パネルの表面に汚れがあると紙に移ってしまうことがあるので、水で濡らした布巾などで軽く拭いておきます。

次に、水彩紙の裏面にたっぷり水を含ませます。
ハケで水を塗っても良いですし、紙を水に浸しても大丈夫です。
私はその時によって、ハケで塗ったり、紙を水に浸したり、スポンジに水を含ませて裏面を押すように水を含ませたりしています。
紙の表面を強くこすると傷むことがあるので、やさしく水を含ませるのがポイントです。

水を含ませた水彩紙を、パネルの中央に置きます。
空気が入っている場合は、清潔な布などで上から軽く押さえるようにして、空気を抜いておきます。
そのあと、水張りテープの接着面を水で濡らし、紙の端を固定していきます。
まず左右、または上下のどちらか一方向を貼り、反対側も同じように貼ります。
水張りテープは、水で濡らすまでは普通の紙テープのような状態ですが、接着面に水をつけると貼り付くようになります。
マスキングテープでも代用できる場合はありますが、濡れた紙には貼りつきにくく、乾く途中で浮いてしまうことがあります。
私は安定感を考えて、水張りには水張りテープを使っています。

さらに残りの上下、または左右も水張りテープで固定します。
このまま完全に乾くまで置いておけば、平張りの完成です。
乾いたあとは紙がピンと張った状態になります。
描き終わって紙を外す時は、カッターなどで端を切って外します。
▼これが水張りテープです。
水張りテープは、水分に弱いので保存方法に注意が必要です。
湿度の高い場所に置いておくと、テープ同士がくっついて使いにくくなることがあります。
私はラップで巻いて袋に入れ、さらにチャック付き袋に入れて保管しています。
パネル張り
次に、パネル張りのやり方を紹介します。
パネル張りは、水を含ませた水彩紙を木製パネルにかぶせるようにして、側面まで折り込んで固定する方法です。
平張りより少し手間はかかりますが、紙の端までしっかり固定できるので、大きめの作品や、しっかり水を使って描きたい時に向いています。

まず、水彩紙より少し小さい木製パネルを用意します。
パネル張りでは、水彩紙の端をパネルの側面に折り込んで貼るため、紙の方がパネルより少し大きい必要があります。

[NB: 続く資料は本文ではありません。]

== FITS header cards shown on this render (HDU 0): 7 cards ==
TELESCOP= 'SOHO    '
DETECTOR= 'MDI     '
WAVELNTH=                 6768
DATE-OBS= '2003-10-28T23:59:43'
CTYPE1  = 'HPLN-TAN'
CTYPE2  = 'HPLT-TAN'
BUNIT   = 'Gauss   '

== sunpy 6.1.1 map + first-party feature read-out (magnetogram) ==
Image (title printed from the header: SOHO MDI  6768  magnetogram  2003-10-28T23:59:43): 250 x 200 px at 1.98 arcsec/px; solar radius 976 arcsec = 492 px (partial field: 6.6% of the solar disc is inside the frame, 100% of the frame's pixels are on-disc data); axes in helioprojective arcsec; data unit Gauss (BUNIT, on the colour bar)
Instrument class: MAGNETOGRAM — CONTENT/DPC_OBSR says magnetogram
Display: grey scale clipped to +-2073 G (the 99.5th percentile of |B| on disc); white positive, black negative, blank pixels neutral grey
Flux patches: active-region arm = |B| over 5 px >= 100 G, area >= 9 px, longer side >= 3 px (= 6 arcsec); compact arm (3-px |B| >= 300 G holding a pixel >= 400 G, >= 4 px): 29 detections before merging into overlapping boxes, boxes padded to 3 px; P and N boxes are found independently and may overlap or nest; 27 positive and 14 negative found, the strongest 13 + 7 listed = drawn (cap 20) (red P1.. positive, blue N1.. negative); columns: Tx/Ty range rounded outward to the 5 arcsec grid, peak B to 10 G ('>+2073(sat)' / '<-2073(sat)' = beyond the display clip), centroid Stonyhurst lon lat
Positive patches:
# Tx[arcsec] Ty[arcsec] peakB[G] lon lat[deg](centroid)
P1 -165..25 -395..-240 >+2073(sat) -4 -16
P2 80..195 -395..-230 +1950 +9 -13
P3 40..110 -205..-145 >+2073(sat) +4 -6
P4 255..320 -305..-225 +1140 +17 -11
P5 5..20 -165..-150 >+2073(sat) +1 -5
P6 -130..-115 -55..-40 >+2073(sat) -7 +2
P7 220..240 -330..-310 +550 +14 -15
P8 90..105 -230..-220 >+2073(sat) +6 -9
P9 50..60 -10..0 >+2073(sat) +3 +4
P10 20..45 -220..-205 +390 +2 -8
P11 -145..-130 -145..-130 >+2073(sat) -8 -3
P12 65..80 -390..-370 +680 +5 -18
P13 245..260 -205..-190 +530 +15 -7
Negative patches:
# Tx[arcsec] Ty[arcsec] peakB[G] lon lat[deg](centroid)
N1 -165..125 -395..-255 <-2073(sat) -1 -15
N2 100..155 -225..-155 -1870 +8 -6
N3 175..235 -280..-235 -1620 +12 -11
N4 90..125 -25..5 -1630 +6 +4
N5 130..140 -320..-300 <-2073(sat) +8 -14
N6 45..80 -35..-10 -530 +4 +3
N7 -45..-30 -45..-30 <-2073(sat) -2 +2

水彩紙は、パネルの端から1〜2cmほど余るくらいの大きさが扱いやすいと思います。
余白が短すぎると折り込みにくく、長すぎると裏側で少し扱いづらくなります。

水張りテープは、あとで慌てないように、先に必要な長さに切っておくと楽です。
パネルの辺に合わせて、少し長めに切っておきます。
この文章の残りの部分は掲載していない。